Seltsame Invasion von Neumitgliedern

Unterdessen wurde bekannt, dass es im CDU-Ortsverband (OV) Mettenhof, aus dem auch die beschuldigte Person kommt, seit Sommer eine »Mitgliederinvasion« von 58 auf jetzt 130 Parteibuchinhaber gegeben hat. Damit sind die Mettenhofer in kurzer Zeit zum größten Kieler Ortsverein geworden. Die meisten dieser »Neuen« haben einen migrantischen Hintergrund. Nun steht der Vorwurf im Raum, dass putschartig Mitglieder mobilisiert wurden, um bestimmte Kandidaten durchzudrücken.

Dazu liegen widersprüchliche Aussagen vor.

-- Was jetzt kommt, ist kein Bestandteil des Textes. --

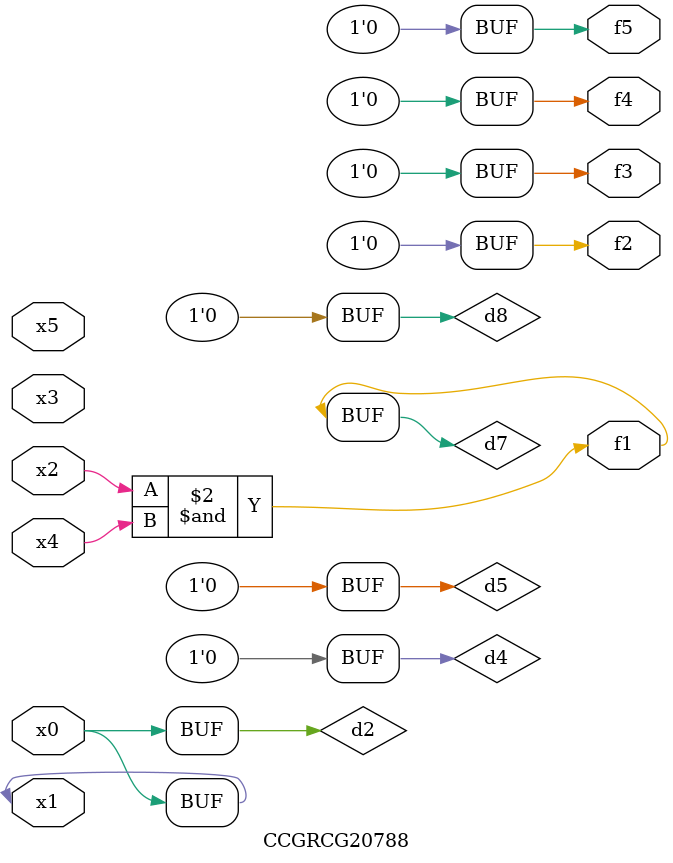
<source format=v>
module CCGRCG20788(
	input x0, x1, x2, x3, x4, x5,
	output f1, f2, f3, f4, f5
);

	wire d1, d2, d3, d4, d5, d6, d7, d8, d9;

	nand (d1, x1);
	buf (d2, x0, x1);
	nand (d3, x2, x4);
	and (d4, d1, d2);
	and (d5, d1, d2);
	nand (d6, d1, d3);
	not (d7, d3);
	xor (d8, d5);
	nor (d9, d5, d6);
	assign f1 = d7;
	assign f2 = d8;
	assign f3 = d8;
	assign f4 = d8;
	assign f5 = d8;
endmodule

</source>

Einige Neumitglieder wollen ihren Beitritt gar nicht selbst unterschrieben haben. In diesem Zusammenhang wird dem Kieler CDU-Vorsitzenden Thomas Stritzl Führungsschwäche vorgeworfen. Der Ratsherr Sönke Lintzen hat bereits sein Mandat niedergelegt und den Kreisverband gewechselt.

Die Affäre erinnert an einen Fall Ende 2005 in Hamburg, wo sich im CDU-Ortsverein Finkenwerder binnen kurzer Zeit zu einer Mitgliederstärke von 78 Personen über 200 Neueintritte gesellten. Auch damals schlugen die Wogen hoch.